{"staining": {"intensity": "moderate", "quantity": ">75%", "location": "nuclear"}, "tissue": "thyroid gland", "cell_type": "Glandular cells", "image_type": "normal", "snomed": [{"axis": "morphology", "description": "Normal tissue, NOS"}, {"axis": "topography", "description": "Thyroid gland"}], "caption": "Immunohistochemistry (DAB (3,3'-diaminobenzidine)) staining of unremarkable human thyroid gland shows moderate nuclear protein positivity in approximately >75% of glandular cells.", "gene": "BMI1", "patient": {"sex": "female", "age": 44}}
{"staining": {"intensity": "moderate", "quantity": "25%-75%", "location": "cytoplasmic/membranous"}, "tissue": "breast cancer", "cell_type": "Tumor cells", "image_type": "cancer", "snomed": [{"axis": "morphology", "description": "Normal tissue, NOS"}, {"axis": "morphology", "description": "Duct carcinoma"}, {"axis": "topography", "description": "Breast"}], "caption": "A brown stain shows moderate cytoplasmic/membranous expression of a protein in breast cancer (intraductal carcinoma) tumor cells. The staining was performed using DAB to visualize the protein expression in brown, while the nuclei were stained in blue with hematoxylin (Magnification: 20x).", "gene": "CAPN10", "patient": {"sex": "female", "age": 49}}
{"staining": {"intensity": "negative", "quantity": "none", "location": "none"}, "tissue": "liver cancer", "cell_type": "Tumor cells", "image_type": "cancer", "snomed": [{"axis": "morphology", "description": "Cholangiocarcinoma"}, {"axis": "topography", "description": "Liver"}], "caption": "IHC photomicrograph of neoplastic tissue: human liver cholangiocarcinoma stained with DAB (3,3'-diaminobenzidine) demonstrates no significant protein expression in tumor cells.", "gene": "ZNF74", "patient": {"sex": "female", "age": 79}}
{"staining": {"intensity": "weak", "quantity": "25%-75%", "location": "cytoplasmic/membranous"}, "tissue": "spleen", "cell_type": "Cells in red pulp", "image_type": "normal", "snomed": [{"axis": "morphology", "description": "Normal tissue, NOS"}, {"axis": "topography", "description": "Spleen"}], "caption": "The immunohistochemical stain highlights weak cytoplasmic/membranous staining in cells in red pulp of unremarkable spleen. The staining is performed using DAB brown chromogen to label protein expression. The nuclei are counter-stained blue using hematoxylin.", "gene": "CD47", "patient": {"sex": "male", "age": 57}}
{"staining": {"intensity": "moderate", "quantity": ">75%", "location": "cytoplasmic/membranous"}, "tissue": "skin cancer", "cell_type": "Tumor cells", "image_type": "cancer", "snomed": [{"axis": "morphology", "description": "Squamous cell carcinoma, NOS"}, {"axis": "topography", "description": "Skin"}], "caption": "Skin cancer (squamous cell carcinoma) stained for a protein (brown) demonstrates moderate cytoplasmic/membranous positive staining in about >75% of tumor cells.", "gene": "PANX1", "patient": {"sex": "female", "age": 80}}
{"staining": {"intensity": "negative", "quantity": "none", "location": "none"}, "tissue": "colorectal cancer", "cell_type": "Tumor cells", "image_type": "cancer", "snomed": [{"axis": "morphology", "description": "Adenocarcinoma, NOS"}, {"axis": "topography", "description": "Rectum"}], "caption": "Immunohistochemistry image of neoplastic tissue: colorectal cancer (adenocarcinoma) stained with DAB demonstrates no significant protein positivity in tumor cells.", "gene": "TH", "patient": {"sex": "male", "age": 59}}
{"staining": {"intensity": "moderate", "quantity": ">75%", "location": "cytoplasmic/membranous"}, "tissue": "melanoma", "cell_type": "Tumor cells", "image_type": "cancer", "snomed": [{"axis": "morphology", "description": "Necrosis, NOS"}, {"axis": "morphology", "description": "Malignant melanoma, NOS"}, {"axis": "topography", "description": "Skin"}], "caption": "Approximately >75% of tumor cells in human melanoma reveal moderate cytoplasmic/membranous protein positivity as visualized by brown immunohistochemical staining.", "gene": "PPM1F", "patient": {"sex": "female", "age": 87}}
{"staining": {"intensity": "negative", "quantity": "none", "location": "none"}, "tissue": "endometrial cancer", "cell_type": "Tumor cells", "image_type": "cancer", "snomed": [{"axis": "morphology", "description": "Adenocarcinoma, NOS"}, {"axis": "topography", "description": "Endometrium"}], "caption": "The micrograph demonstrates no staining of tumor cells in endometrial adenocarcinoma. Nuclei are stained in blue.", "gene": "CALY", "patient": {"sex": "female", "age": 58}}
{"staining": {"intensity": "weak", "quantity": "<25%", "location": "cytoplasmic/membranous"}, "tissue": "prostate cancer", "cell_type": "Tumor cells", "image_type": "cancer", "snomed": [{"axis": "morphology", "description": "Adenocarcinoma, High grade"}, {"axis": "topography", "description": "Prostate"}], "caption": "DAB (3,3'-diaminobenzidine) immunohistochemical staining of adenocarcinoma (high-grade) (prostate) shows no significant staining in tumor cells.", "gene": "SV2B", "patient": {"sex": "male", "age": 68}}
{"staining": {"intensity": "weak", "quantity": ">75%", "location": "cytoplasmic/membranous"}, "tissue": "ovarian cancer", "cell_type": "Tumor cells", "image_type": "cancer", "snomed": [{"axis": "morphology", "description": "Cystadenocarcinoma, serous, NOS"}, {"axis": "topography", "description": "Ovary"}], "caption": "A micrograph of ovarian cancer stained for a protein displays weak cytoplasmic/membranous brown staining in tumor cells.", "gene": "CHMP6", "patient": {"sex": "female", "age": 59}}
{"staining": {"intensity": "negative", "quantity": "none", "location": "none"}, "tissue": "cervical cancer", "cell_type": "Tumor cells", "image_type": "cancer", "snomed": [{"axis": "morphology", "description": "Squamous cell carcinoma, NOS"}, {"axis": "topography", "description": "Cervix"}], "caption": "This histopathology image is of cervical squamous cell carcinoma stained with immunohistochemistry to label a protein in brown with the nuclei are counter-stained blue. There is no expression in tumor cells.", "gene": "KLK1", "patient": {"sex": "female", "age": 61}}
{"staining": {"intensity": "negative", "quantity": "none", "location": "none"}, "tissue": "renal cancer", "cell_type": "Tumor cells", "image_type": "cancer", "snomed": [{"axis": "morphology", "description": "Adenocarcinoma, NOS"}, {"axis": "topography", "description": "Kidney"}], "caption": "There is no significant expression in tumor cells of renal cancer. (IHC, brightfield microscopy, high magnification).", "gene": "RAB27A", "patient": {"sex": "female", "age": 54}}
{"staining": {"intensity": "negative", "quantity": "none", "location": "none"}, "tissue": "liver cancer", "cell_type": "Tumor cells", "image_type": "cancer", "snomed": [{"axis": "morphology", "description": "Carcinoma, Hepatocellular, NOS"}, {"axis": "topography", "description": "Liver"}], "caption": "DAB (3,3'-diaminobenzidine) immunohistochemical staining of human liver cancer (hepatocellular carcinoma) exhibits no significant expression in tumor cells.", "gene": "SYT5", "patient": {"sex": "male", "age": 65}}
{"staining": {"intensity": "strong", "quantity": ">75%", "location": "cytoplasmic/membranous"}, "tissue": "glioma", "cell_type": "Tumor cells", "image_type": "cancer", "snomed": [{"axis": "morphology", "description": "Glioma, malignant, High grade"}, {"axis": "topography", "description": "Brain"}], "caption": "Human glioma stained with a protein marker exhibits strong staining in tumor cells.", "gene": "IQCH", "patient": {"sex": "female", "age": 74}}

- Task description: Beginning at the line above with "photomicrograph of neoplastic" and finishing at the line with "cancer (squamous cell", return each line exactly and return nothing else.

- Answer:
{"staining": {"intensity": "negative", "quantity": "none", "location": "none"}, "tissue": "liver cancer", "cell_type": "Tumor cells", "image_type": "cancer", "snomed": [{"axis": "morphology", "description": "Cholangiocarcinoma"}, {"axis": "topography", "description": "Liver"}], "caption": "IHC photomicrograph of neoplastic tissue: human liver cholangiocarcinoma stained with DAB (3,3'-diaminobenzidine) demonstrates no significant protein expression in tumor cells.", "gene": "ZNF74", "patient": {"sex": "female", "age": 79}}
{"staining": {"intensity": "weak", "quantity": "25%-75%", "location": "cytoplasmic/membranous"}, "tissue": "spleen", "cell_type": "Cells in red pulp", "image_type": "normal", "snomed": [{"axis": "morphology", "description": "Normal tissue, NOS"}, {"axis": "topography", "description": "Spleen"}], "caption": "The immunohistochemical stain highlights weak cytoplasmic/membranous staining in cells in red pulp of unremarkable spleen. The staining is performed using DAB brown chromogen to label protein expression. The nuclei are counter-stained blue using hematoxylin.", "gene": "CD47", "patient": {"sex": "male", "age": 57}}
{"staining": {"intensity": "moderate", "quantity": ">75%", "location": "cytoplasmic/membranous"}, "tissue": "skin cancer", "cell_type": "Tumor cells", "image_type": "cancer", "snomed": [{"axis": "morphology", "description": "Squamous cell carcinoma, NOS"}, {"axis": "topography", "description": "Skin"}], "caption": "Skin cancer (squamous cell carcinoma) stained for a protein (brown) demonstrates moderate cytoplasmic/membranous positive staining in about >75% of tumor cells.", "gene": "PANX1", "patient": {"sex": "female", "age": 80}}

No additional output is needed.